Server Side XSLT2 with Apache, Tomcat and Saxon

I have spent several days trying to figure out how to do server side XSLT using an Apache server using numerous suggested ways from articiles on the web about how to do it using Cocoon, and using mod-xslt2, all of which are out of date in one way or another, i.e. mod-xslt2 doesn’t work with Apache 2.2 yet, and the article describing how to do it with Cocoon used a previous version of Cocoon so didn’t help much with the current one.

However, I have now managed server side XSLT2 transformation using Apache, Tomcat, mod-jk, mod-rewrite and Saxon as the transformation engine.

The Theory

I noticed in the Saxon documentation, that one of the demos was a simple servlet. So, running this servlet on Tomcat, I should be able to do the transformations on the server.

The downside of this approach is that I was going to end up with really nasty looking URLs, such as

http://www.screwtape.co.uk/Servlets/SaxonServlet?source=xml/homePage.xml&style=xsl/main.xsl

which is hardly convenient when writing links, and while that could be automated in the xsl transformation, it would still look ugly in the browser address or status bars.

However, Apache has mod-rewrite which does lots of exciting things with URLs. This can rewrite any incoming URL to poke the relevant parameters into the servlet.

The Practice

Install Apache, Tomcat and mod-jk. There’s loads of instructions for that on the web, and anything I say will have been better said elsewhere so I won’t.

Everything here is rather distibution dependant, so your system may be slightly different, but the ideas should be similar. I’m using Centos 5.2 here.

  1. Download and install SaxonB 9.1 for Java. Make sure you also get resources package, as that has the servlet sample.
  2. Complile the SaxonServlet.java file, and create a .war file. To do this, I created a web application in Netbeans 6.5 and got it to do all the compiling and packaging etc.
  3. Using the tomcat manager app, add and release the .war file.
  4. Place or link your xml and xsl files in the servlet directory, so the servlet can access them. I have /usr/share/tomcat5/webapps/Servlets/xml and /usr/share/tomcat5/webapps/Servlets/xsl linked to my webserver directories, although you could have the xml and xsl files just in the servlet directory.
  5. I use the default virtual host, and hold the majority of the website files in the apache html directory, therefore you can’t just use the auto-generated virtual host file.Update the /usr/share/tomcat5/conf/servers.xml file: the <Host> needs some <Alias> tags to allow Tomcat to see your website when not accessed through localhost. The host section look something like this:
    <Host name="localhost" appBase="webapps"
        unpackWARs="true" autoDeploy="true"
        xmlValidation="false" xmlNamespaceAware="false">
        <Alias>www.screwtape.co.uk</Alias>
        <Alias>screwtape.co.uk</Alias
        ...
    </Host>
  6. Restart your tomcat instance, and this will create the “auto” subdirectory in the /usr/share/tomcat5/conf directory.
  7. Look through the mod_jk.conf in the auto directory, and you should see a pair of lines starting JkMount. Copy these lines into the main httpd.conf file area, if like me you’re not using virtual hosts, or into the relevant <VirtualHost> element. You should have something like this:
    JkMount /Servlets ajp13
    JkMount /Servlets/* ajp13
  8. Restart httpd, then we can test that you can run the servlet from Apache. So from your browser try
    http://localhost/Servlets/SaxonServelt

    This should show an error message about missing style parameter. If you get this message then Apache and Tomcat are linked and you can proceed.

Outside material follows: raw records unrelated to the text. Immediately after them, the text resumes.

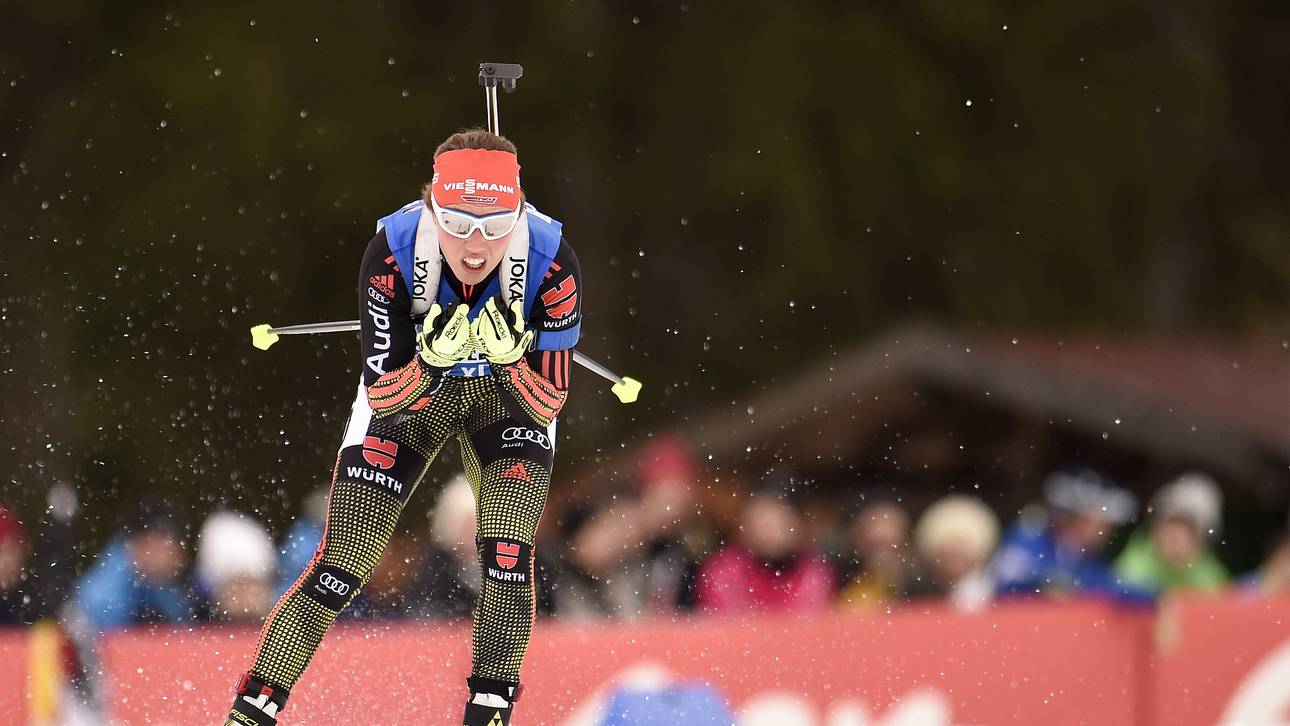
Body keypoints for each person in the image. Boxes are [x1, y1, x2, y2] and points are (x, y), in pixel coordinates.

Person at [226, 129, 583, 726]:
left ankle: (489, 712)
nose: (476, 245)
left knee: (506, 553)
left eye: (495, 227)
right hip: (415, 395)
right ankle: (253, 708)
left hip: (504, 403)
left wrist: (509, 359)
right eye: (459, 223)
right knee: (345, 558)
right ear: (431, 208)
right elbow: (384, 394)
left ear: (518, 214)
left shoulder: (551, 260)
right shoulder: (392, 253)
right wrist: (434, 362)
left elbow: (548, 400)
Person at [991, 468, 1148, 602]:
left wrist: (1156, 598)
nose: (1106, 532)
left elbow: (1112, 590)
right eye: (1099, 522)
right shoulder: (1030, 537)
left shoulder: (1089, 561)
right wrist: (1044, 584)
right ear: (1076, 516)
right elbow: (1006, 582)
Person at [695, 473, 835, 615]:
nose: (766, 530)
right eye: (760, 520)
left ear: (798, 524)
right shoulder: (722, 571)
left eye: (777, 520)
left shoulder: (814, 573)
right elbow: (728, 625)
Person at [1114, 472, 1229, 596]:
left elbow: (1220, 605)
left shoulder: (1211, 577)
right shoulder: (1135, 563)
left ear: (1201, 541)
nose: (1174, 537)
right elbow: (1120, 594)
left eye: (1187, 530)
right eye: (1170, 525)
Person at [912, 495, 999, 611]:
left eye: (963, 545)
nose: (955, 551)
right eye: (949, 545)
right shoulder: (915, 592)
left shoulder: (998, 592)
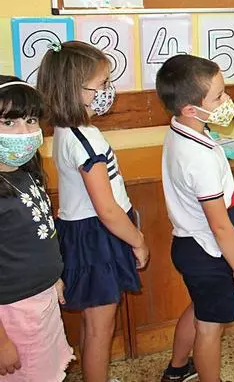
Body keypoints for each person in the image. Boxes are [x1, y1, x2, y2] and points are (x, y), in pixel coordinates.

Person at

    It is probably a good idea to try and access the servelet from other hostnames/domain names that might use it, since it may work for localhost and no other hosts. Thus trying

    http://<yourhostname>/Servlets/SaxonServlet

    may be a good idea too.

  9. Now we need to rewrite the incoming URLs to use the servlet. I have all my URLs beginning xml/ rewritten to use the servlet, with a single xsl transformation. If you need different xsl files, then this will be slightly more tricky, and will need a separate rewrite rule for each xsl file, or a more complex servelet.Add the RewriteRule directives in the <Directory element appropriate for your site. I have
    <Directory "/var/www/html">
        ...
        RewriteEngine       on
        RewriteRule         (^xml/.*$)      /Servlets/SaxonServlet?source=$1&style=/xsl/main.xsl
    </Directory>
  10. Restart httpd and assuming everything is ok, you should get your xml documents transformed using the specified xsl. That’s how this page works, as it’s entirely written in xml.

I hope this is useful to someone, and if anyone has a better way of doing it I’ll be interested to know. One of my friends insists PHP is the way to go, but I can’t see that being any easier than this.